WALAU tanpa kehadiran Ketua Opstib Laksamana Sudomo, kantor
telepon Yogya terkena penertiban pertengahan Agustus lalu. Tiga
g pejabat teras kantor itu secara tiba-tiba diserah-terimakan
kepada pengganti yang baru. Mereka adalah Adenan (Kepala Kantor
Telepon Yogyakarta), Soetrisno sebagai Kepala Dinas Luar dan
Soegiono, Kepala Tata Usaha.
Meskipun pengusutan masih terus dilakukan, dugaan masyarakat
kota itu tak salah lagi: mereka melakukan pungutan liar alias
pungli. Dugaan itu berdasarkan berita koran beberapa hari
sebelum penertiban itu bahwa menurut seorang pengurus Kadin
Daerah Istimewa Yogyakarta ada praktek pungli dalam pemasangan
telepon baru di kota itu.
Di lingkungan kota Yogyakarta selama ini terdapat 2.000 nomor
telepon. Tapi sejak akhir Mei lalu Kantor Telekomunikasi II
(Jawa Tengah dan DIY) mengumumkan terbukanya kesempatan
pemasangan baru sebanyak 2.000 nomor untuk Kantor Telepon Yogya.
Dalam pengumuman tadi disertakan pula beberapa syarat bagi
pemasang baru. Antara lain: masih dalam lingkungan kantor
telepon (radius 3 Km) dikenakan biaya Rp 11.800 di luar radius
itu dikenakan tambahan biaya sekurang-kurangnya Rp 65.000 tiap
seratus meter dan untuk sementara ini calon langganan harus
menyediakan peralatan yang diperlukan.
Pengalaman Sapto Hudoyo
Masalahnya, rata-rata tiap langganan baru dikenakan ongkos lebih
tinggi dari tarif resmi itu. Yaitu berkisar antara Rp 400.000
hingga Rp 500.000, bahkan lebih. Seperti pelukis Amri Yahya yang
mengajukan permohonan sejak 1973, ditarik ongkos Rp 384.980
meskipun ia mengantongi surat pengantar dari Menteri Perhubungan
Emil Salim, Dantarres 96 Yogya dan Walikota Yogya sendiri. "Saya
merasa itu sudah murah dibanding dengan lainnya" kata Amri
Yahya.
Sebuah toko buku yang hanya berjarak 1 Km dari kantor telepon,
dipungut Rp 500.000. Begitu pula sebuah toko di Jalan Malioboro.
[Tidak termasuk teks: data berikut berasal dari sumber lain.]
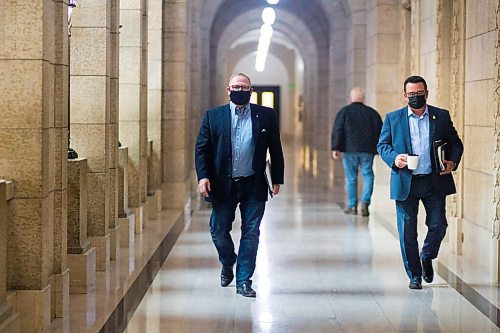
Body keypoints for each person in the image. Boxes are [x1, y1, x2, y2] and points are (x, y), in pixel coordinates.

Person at [195, 73, 285, 297]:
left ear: (251, 90)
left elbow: (275, 148)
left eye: (244, 87)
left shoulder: (266, 115)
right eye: (236, 87)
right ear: (228, 90)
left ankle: (244, 280)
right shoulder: (213, 116)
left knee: (251, 233)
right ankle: (228, 261)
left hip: (253, 184)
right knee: (218, 231)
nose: (240, 90)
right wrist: (203, 176)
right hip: (222, 184)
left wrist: (277, 178)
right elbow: (202, 149)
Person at [377, 75, 463, 290]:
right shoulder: (393, 118)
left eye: (419, 93)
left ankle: (426, 256)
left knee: (439, 225)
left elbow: (456, 143)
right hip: (406, 182)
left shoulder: (440, 116)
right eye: (411, 94)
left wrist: (452, 161)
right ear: (405, 96)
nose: (416, 97)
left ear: (426, 93)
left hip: (433, 182)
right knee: (407, 231)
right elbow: (383, 146)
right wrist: (394, 158)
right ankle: (415, 275)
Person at [331, 87, 382, 216]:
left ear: (350, 99)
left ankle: (352, 204)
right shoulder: (372, 113)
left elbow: (338, 130)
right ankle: (365, 202)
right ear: (364, 99)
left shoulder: (344, 112)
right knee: (368, 175)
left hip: (349, 150)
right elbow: (380, 131)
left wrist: (336, 148)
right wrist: (379, 149)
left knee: (351, 178)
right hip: (367, 151)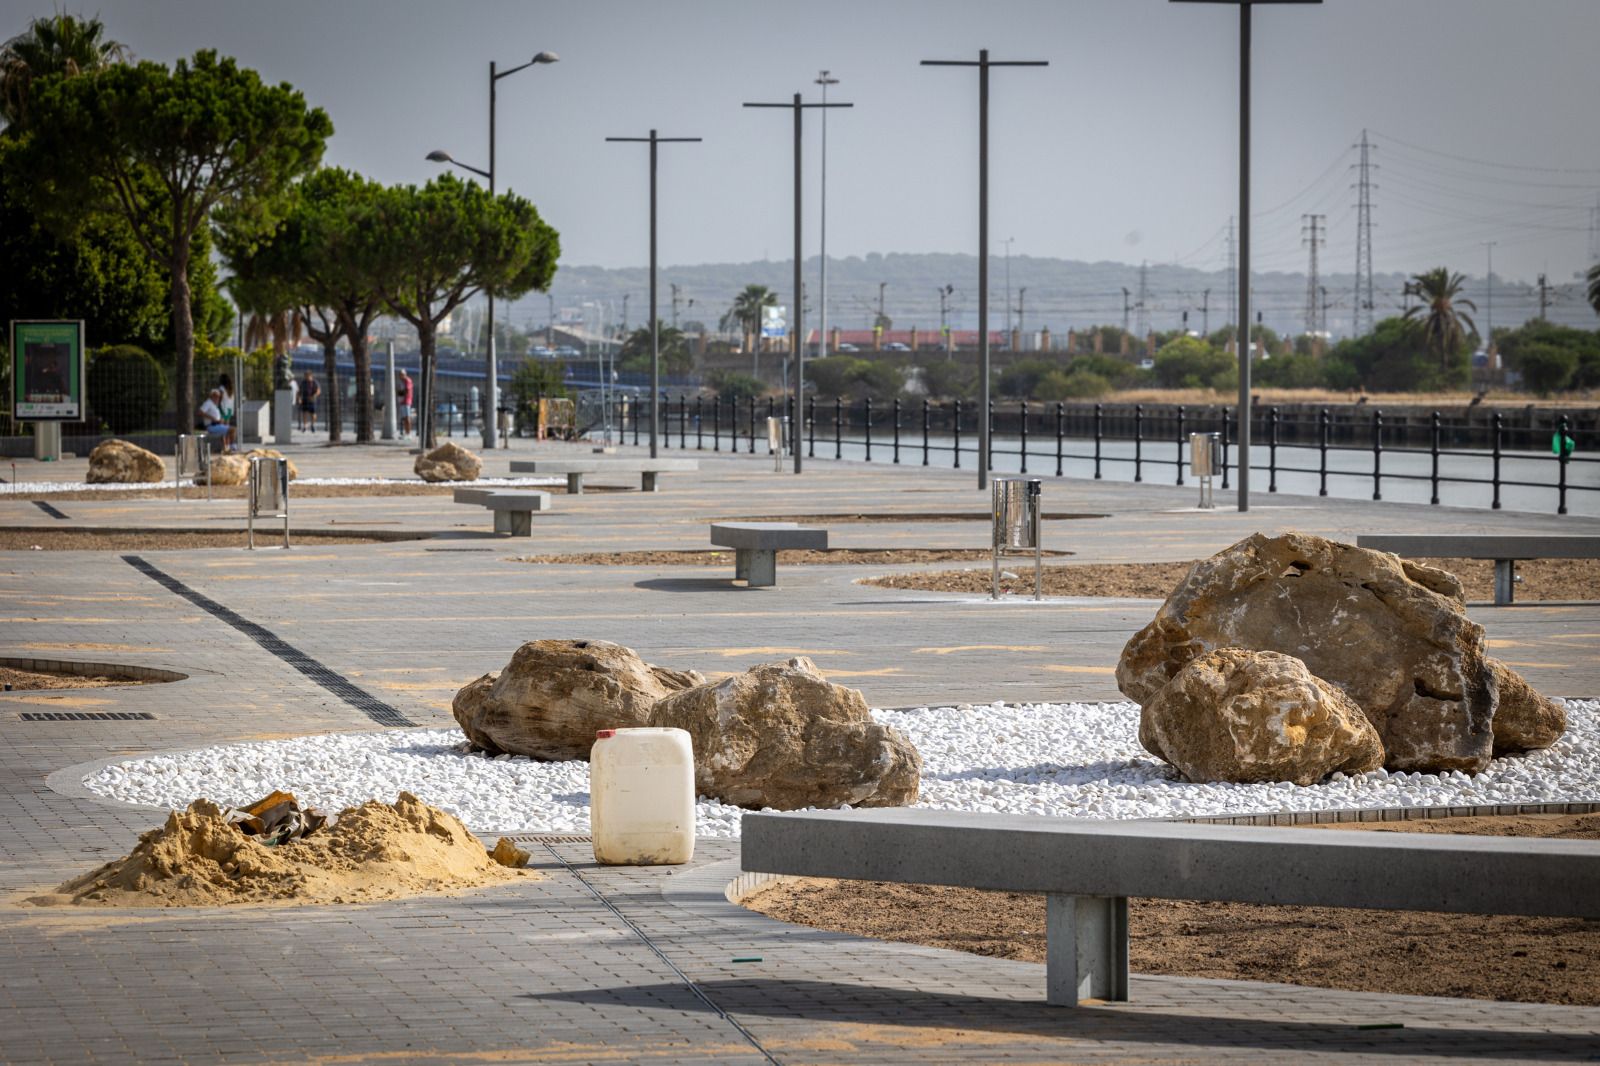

Pada mulanya permohonan keduanya selalu dijawab oleh petugas
Kantor Telepon dengan "jalur itu sudah penuh." Tapi begitu uang
Rp 500.000 diserahkan, seminggu kemudian telepon sudah
berdering.
Lain lagi pengalaman pelukis Sapto Hudoyo. Ia dimintai biaya Rp
4,5 juta untuk memasang telepon di sanggarnya yang terletak di
Jalan Solo itu. Jarak sanggar dengan kantor telepon memang cukup
jauh, sekitar 6 Km. Menurut petugas Kantor Telepon, jika
kediaman pelukis itu akan dipasang telepon harus dengan memasang
tiang-tiang baru. "Padahal saya sudah bilan, kalau bisa numpang
saja pada jalur yang ke Lapangan Udara Adisutjipto, tapi mereka
tidak mau" kata pembantu Sapto. "Dari pada saya membayar Rp 4,5
juta lebih baik saya beli Colt dua buah" ujar Sapto Hudoyo.
Tak lama setelah 3 orang pejabat teras Kantor Telepon Yogya itu
diganti, pemasangan nomor-nomor baru untuk sementara dihentikan
sampai pengusutan selesai. Dari jatah 2.000 nomor yang tersedia,
sudah terlanjur dipasang sebanyak 351 nomor. Padahal calon
langganan yang sejak dulu-dulu sudah mengajukan permintaan
tercatat 3.700 orang. Sumber TEMPO di Kantor Telepon Yogya
tidak menolak kemungkinan adanya penyimpangan dalam pemasangan
nomor-nomor telepon yang baru itu. Sebab katanya dibanding
permintaan yang cukup besar itu, nomor-nomor baru yang tersedia
memang memberi kesempatan untuk dijadlkan bahan rebutan para
calon langganan dengan cara-cara yang tak semestinya.